## Saved data entries

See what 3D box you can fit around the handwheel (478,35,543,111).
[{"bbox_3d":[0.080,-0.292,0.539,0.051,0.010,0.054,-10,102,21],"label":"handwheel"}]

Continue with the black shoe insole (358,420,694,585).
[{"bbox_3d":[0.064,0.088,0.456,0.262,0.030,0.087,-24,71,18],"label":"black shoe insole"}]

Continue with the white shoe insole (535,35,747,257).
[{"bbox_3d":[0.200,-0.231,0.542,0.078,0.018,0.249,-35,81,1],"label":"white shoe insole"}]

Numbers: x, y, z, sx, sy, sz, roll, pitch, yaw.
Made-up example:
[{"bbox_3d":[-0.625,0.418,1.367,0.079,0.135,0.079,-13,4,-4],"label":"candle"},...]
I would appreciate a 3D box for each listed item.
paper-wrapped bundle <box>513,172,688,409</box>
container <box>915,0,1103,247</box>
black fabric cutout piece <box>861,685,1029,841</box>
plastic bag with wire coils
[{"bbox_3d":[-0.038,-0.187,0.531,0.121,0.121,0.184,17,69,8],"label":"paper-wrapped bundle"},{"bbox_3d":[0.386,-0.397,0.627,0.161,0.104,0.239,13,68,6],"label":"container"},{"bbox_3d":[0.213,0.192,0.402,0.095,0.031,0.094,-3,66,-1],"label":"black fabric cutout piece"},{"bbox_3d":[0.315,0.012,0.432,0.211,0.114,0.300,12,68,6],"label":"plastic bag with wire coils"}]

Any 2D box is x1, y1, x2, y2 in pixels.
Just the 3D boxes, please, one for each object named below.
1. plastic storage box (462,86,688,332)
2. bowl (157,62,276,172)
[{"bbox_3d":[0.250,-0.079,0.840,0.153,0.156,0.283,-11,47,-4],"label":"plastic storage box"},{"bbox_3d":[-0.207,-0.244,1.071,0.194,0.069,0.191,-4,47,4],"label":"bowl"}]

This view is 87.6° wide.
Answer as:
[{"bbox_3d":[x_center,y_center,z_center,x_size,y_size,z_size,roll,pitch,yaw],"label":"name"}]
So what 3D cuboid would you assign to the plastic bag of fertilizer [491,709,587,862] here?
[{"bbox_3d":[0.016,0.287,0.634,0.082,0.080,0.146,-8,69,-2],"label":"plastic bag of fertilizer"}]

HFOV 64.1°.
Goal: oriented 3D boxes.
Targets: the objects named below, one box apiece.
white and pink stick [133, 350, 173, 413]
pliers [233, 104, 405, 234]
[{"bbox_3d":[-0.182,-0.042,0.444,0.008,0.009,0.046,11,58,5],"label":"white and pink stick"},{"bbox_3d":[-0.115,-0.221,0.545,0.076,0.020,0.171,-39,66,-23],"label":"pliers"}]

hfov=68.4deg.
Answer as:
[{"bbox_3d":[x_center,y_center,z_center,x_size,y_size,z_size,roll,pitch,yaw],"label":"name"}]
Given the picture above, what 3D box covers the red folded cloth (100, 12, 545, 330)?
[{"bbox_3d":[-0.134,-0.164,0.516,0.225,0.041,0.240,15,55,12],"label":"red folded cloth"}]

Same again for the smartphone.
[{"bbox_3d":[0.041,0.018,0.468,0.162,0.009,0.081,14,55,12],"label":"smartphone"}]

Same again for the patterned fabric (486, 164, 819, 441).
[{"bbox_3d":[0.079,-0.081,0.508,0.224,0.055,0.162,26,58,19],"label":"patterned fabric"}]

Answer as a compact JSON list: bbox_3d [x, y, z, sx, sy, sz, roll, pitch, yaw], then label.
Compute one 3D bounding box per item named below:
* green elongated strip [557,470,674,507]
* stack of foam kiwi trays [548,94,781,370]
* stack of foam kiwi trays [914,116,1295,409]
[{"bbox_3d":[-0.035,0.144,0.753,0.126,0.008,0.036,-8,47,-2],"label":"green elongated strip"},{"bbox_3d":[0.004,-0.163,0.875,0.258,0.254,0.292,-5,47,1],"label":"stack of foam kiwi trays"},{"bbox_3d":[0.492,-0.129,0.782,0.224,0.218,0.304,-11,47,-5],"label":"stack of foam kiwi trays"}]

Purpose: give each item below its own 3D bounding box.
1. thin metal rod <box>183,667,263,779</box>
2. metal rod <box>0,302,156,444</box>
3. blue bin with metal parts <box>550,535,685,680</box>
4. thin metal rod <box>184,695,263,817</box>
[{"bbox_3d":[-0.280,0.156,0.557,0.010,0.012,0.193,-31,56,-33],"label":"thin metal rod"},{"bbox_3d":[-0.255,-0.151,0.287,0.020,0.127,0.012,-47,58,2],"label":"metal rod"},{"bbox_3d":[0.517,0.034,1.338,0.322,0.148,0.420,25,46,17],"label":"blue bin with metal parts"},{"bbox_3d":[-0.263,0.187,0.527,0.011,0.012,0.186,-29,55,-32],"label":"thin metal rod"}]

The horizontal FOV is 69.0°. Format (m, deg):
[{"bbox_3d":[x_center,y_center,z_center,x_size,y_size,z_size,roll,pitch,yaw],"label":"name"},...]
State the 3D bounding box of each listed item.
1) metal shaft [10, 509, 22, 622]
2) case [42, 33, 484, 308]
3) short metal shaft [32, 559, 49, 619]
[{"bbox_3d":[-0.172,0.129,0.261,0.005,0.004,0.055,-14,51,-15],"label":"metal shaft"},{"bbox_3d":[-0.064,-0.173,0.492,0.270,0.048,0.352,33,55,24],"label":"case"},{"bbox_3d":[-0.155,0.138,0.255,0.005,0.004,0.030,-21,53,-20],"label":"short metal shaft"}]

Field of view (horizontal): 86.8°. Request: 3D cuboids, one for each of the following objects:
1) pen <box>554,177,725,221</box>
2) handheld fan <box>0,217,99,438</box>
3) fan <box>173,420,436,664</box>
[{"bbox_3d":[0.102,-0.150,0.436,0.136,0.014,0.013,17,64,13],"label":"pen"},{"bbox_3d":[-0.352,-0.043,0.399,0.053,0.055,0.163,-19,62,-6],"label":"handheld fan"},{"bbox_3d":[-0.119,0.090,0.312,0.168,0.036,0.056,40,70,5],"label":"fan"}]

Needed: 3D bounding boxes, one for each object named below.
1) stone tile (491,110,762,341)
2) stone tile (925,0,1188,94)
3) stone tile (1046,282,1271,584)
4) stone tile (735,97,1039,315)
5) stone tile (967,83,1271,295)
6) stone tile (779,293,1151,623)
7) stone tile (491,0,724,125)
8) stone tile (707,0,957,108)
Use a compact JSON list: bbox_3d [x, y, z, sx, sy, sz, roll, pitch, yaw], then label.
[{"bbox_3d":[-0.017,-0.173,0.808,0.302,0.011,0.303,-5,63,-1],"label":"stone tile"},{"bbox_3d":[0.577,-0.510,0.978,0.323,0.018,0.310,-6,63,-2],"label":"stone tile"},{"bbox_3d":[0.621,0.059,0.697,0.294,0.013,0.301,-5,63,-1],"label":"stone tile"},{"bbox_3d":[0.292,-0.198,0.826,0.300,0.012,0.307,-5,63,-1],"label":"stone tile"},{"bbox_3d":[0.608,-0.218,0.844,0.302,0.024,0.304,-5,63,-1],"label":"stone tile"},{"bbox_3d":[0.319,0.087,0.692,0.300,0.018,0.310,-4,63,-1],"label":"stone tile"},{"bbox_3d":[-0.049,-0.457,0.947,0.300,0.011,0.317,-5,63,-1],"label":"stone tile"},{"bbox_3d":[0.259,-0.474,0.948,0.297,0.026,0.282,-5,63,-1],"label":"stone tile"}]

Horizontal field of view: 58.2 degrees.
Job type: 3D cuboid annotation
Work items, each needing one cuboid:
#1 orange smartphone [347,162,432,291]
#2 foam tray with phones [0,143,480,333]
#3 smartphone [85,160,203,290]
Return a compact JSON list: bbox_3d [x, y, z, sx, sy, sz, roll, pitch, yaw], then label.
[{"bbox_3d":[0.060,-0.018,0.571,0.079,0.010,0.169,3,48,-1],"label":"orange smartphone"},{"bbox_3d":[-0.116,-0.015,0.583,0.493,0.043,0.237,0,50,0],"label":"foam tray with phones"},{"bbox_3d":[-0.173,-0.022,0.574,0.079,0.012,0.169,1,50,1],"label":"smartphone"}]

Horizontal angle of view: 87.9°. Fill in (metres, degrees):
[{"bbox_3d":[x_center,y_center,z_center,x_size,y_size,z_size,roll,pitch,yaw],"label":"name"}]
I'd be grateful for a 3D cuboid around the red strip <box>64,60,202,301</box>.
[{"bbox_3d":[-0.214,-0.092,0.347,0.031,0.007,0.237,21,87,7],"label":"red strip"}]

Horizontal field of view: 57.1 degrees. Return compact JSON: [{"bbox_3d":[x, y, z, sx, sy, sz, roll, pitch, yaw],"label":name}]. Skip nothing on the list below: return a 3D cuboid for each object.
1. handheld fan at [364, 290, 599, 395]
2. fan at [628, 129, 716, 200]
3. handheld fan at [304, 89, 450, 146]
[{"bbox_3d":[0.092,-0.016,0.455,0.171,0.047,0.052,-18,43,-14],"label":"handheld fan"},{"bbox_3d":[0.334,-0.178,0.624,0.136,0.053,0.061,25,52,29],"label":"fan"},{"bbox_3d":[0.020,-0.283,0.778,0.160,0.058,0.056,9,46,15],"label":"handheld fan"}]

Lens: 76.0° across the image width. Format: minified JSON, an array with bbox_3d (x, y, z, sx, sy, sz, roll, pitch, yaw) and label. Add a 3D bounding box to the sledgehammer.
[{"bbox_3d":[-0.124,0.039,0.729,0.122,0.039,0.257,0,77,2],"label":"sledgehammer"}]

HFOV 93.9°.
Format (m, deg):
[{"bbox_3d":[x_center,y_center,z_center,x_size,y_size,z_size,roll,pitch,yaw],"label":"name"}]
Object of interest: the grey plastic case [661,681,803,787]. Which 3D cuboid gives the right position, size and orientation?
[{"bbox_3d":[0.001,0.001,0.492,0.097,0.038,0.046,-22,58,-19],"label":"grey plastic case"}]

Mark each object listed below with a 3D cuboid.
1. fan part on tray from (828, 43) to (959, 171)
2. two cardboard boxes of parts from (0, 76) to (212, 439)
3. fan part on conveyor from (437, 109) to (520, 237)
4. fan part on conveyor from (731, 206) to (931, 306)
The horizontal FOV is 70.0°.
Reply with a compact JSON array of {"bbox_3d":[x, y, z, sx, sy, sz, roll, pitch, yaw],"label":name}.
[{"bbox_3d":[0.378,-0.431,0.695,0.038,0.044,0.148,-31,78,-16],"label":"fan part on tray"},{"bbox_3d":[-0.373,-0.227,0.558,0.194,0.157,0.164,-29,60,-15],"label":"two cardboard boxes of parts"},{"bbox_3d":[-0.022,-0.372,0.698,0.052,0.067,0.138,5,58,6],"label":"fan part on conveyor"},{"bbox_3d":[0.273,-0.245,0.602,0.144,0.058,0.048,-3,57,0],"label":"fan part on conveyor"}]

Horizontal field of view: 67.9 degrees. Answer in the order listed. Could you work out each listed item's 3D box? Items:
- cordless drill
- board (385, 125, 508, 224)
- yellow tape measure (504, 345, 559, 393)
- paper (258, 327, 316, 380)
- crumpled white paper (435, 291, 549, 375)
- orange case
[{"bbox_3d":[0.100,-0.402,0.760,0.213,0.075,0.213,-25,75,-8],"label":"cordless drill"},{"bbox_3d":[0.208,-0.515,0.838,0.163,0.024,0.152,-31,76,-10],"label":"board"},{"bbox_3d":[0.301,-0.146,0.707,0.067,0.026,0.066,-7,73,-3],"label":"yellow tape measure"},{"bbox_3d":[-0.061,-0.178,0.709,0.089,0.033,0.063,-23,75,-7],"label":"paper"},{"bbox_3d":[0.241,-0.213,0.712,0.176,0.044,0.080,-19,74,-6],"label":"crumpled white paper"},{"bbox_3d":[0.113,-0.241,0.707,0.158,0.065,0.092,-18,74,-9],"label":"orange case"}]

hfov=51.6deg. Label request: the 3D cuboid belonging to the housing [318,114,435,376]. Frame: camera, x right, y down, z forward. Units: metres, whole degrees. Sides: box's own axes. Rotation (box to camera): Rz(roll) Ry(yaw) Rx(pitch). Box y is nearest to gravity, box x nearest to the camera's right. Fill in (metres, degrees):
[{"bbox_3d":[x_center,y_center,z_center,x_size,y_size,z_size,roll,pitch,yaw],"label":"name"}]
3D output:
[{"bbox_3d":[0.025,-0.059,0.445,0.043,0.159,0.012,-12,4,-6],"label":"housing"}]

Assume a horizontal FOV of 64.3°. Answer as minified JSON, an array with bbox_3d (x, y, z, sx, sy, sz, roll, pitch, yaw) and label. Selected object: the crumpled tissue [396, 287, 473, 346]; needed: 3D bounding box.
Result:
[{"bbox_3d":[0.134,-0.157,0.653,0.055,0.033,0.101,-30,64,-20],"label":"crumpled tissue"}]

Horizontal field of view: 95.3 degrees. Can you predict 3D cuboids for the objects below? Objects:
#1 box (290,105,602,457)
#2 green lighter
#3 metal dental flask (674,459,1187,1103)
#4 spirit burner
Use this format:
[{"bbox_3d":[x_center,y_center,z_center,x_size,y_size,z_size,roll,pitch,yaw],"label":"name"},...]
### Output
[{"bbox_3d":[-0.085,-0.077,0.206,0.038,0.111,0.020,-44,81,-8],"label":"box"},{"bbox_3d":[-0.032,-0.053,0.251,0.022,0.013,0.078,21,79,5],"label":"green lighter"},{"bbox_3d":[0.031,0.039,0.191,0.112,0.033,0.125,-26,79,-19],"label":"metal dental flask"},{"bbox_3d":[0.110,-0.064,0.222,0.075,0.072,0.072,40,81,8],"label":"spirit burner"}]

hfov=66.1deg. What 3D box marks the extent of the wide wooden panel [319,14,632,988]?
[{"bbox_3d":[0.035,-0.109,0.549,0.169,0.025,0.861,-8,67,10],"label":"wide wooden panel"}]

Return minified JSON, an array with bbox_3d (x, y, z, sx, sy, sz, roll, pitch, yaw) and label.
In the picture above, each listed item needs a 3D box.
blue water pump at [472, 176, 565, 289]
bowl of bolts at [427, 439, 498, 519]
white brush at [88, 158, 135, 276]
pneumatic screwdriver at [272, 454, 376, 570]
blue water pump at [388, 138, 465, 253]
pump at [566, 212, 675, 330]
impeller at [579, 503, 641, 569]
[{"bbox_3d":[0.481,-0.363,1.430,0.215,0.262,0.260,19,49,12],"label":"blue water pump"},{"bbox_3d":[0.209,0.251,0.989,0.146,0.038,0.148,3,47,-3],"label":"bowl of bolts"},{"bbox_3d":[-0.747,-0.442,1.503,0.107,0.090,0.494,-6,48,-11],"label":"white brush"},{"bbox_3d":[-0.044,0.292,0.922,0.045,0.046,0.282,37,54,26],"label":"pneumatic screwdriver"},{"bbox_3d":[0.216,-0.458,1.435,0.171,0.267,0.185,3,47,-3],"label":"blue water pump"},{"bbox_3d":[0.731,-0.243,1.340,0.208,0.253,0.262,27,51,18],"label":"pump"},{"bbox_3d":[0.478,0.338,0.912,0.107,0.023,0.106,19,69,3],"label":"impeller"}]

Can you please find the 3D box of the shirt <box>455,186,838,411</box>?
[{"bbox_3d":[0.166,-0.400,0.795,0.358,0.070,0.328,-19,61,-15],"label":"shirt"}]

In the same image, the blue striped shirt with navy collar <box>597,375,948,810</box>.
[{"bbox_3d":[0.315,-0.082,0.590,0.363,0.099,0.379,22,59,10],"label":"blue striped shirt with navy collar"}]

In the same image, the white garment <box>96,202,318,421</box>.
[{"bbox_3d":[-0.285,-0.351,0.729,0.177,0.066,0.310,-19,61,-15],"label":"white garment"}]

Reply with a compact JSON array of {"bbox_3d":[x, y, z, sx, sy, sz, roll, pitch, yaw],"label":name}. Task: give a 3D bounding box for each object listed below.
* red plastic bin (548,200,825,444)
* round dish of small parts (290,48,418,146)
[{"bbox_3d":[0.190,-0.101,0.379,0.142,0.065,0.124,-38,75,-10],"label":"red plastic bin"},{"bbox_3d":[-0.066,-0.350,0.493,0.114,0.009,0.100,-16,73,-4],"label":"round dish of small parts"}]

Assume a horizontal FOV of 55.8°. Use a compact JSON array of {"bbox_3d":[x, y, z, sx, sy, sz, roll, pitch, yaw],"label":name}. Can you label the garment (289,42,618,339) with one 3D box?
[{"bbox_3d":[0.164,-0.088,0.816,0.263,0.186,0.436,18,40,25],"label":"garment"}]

## Task brief
After locating the line with "black fabric cutout piece <box>861,685,1029,841</box>" above, return that line and every later line through the one with "Goal: oriented 3D boxes.", word for word and with nothing else.

## Task answer
black fabric cutout piece <box>861,685,1029,841</box>
plastic bag with wire coils
[{"bbox_3d":[-0.038,-0.187,0.531,0.121,0.121,0.184,17,69,8],"label":"paper-wrapped bundle"},{"bbox_3d":[0.386,-0.397,0.627,0.161,0.104,0.239,13,68,6],"label":"container"},{"bbox_3d":[0.213,0.192,0.402,0.095,0.031,0.094,-3,66,-1],"label":"black fabric cutout piece"},{"bbox_3d":[0.315,0.012,0.432,0.211,0.114,0.300,12,68,6],"label":"plastic bag with wire coils"}]

Any 2D box is x1, y1, x2, y2 in pixels.
Just the 3D boxes, please, one for each object named below.
1. plastic storage box (462,86,688,332)
2. bowl (157,62,276,172)
[{"bbox_3d":[0.250,-0.079,0.840,0.153,0.156,0.283,-11,47,-4],"label":"plastic storage box"},{"bbox_3d":[-0.207,-0.244,1.071,0.194,0.069,0.191,-4,47,4],"label":"bowl"}]

This view is 87.6° wide.
Answer as:
[{"bbox_3d":[x_center,y_center,z_center,x_size,y_size,z_size,roll,pitch,yaw],"label":"name"}]
So what 3D cuboid would you assign to the plastic bag of fertilizer [491,709,587,862] here?
[{"bbox_3d":[0.016,0.287,0.634,0.082,0.080,0.146,-8,69,-2],"label":"plastic bag of fertilizer"}]

HFOV 64.1°.
Goal: oriented 3D boxes.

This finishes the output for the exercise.